The Kansas Water Plan noted that a state-created Blue Ribbon Funding Task Force in 2015 put out a report sharing its long-term vision for the future of the state’s water supply.
That report concluded the state must adequately reduce sedimentation rates to protect future water supply, and identified “a funding need of $21 million per year to support conservation and remediation activities to secure future reservoir water supplies,” the water plan said.
It said the state needs to more effectively:
- “Quantify the sedimentation issue through updated reservoir bathymetric surveys and surface water monitoring where feasible.”
- Identify alternative sediment, nutrient, and basin management strategies to reduce impacts to reservoirs, while avoiding downstream impacts.
- And “gauge and identify if the reservoirs are losing storage capacity at rates as initially projected and potential changes to these rates from behavioral changes within the watersheds.”
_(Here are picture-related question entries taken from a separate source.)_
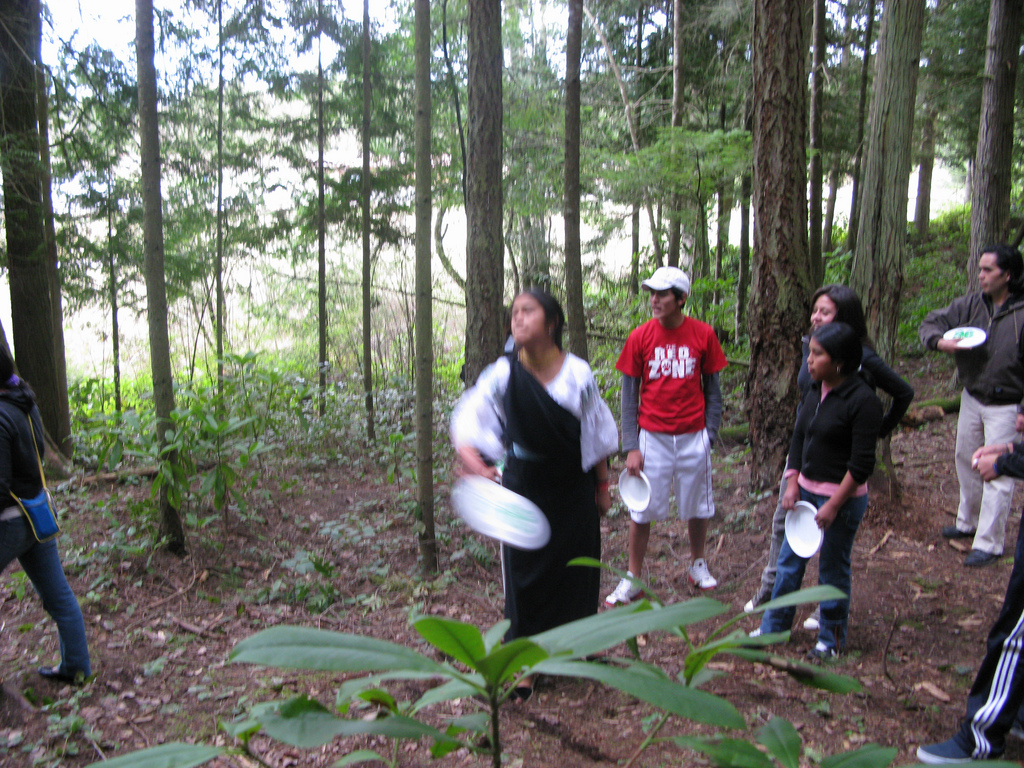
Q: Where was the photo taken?
A: Woods.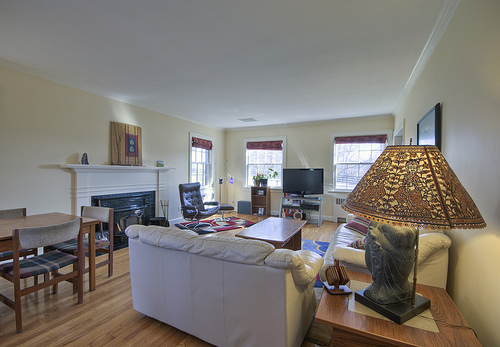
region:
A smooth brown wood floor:
[110, 310, 165, 343]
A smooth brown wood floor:
[26, 305, 99, 345]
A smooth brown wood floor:
[85, 271, 135, 325]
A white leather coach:
[121, 218, 363, 340]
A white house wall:
[448, 65, 498, 167]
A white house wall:
[282, 125, 324, 162]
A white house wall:
[144, 118, 185, 168]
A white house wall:
[28, 70, 89, 148]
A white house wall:
[4, 80, 62, 212]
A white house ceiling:
[150, 14, 415, 106]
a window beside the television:
[242, 137, 325, 206]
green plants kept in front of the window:
[243, 136, 285, 193]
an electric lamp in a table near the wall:
[314, 126, 497, 343]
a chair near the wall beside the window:
[176, 122, 222, 230]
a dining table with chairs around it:
[0, 202, 116, 327]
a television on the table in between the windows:
[240, 134, 394, 223]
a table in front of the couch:
[126, 212, 322, 345]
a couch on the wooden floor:
[116, 223, 322, 342]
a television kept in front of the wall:
[276, 148, 333, 204]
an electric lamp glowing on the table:
[315, 145, 486, 343]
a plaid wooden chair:
[1, 215, 84, 329]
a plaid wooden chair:
[42, 202, 116, 289]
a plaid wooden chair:
[0, 207, 42, 293]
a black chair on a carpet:
[179, 180, 221, 231]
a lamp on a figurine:
[347, 139, 487, 334]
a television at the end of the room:
[279, 167, 325, 197]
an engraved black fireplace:
[88, 189, 165, 249]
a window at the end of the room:
[243, 138, 290, 190]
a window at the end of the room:
[188, 128, 215, 192]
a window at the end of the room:
[329, 132, 393, 193]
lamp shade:
[367, 155, 441, 216]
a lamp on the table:
[349, 143, 481, 317]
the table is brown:
[323, 298, 343, 320]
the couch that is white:
[126, 222, 301, 341]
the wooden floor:
[56, 302, 111, 345]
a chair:
[10, 228, 83, 313]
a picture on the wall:
[106, 124, 148, 163]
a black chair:
[174, 180, 219, 216]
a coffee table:
[255, 214, 294, 238]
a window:
[249, 149, 281, 173]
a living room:
[2, 91, 462, 317]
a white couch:
[130, 221, 308, 343]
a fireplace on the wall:
[69, 155, 169, 229]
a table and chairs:
[11, 189, 115, 284]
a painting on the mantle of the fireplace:
[108, 125, 139, 153]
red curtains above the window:
[189, 135, 223, 147]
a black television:
[268, 156, 322, 191]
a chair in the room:
[172, 184, 234, 219]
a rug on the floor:
[188, 210, 255, 230]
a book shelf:
[253, 186, 273, 214]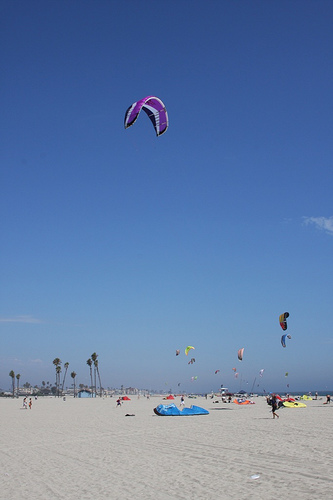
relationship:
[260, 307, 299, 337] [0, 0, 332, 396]
parasail in blue sky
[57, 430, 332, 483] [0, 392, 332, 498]
tracks in sand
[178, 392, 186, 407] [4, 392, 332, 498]
person walking on beach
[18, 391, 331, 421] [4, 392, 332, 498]
people on beach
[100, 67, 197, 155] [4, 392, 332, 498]
parachute laying down on beach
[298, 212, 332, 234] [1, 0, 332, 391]
white cloud in blue sky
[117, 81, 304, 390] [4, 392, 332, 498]
kites being flown over beach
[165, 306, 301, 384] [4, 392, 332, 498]
kites on beach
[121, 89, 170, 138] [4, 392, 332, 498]
kites on beach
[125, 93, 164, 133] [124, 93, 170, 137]
stripe on kite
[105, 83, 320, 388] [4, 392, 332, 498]
kites flying over beach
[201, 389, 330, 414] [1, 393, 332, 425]
beach goers in sand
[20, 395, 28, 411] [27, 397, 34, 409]
adult facing child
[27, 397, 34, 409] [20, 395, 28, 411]
child facing adult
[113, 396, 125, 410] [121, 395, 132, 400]
person running in front of kite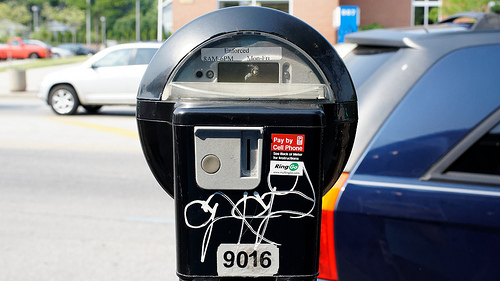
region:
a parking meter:
[140, 5, 349, 280]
Steps have been taken upstream from Kansas reservoirs to help deal with silt problems, the water plan said.
“Targeted investments have included implementation of best management practices such as streambank stabilization projects, watershed dam construction, and increased support for soil health initiatives,” it said. “However, the acres of agricultural lands that have had conservation practices implemented and the number of streambank stabilization sites completed, with past and current levels of funding, have not remediated reservoir sedimentation issues.”
Corps of Engineers official: Sediment problem is being tackled.
Much is being done otherwise to mitigate silt-related problems in Kansas reservoirs, Totten said.
She manages a project for which the Army Corps of Engineers plans beginning next spring to do $6 million worth of dredging at Tuttle Creek Reservoir, where pressurized water will be used to lift sediment from the base of the lake and push it downstream into the Kansas River.
Totten said other steps being taken include:
- Forming the Kansas Reservoir Sedimentation Task Force — made up of representatives from the U.S. Army Corps of Engineers Kansas City and Tulsa districts, the Kansas governor’s office and the Kansas Water Office — which began meeting in January to find solutions for dealing with sedimentation in reservoirs across the Kansas River Basin.
- Recently completing a Kansas River Reservoirs Flood and Sediment Study, “a watershed study which included extensive work related to this issue and the impacts it causes to the multiple uses of our reservoirs such as water quality, water supply, recreation, flood control, etc.”
- And initiating multiple “planning assistance to states” studies through which the Army Corps of Engineers and the state of Kansas are investigating the issues and determining recommendations for managing sediment.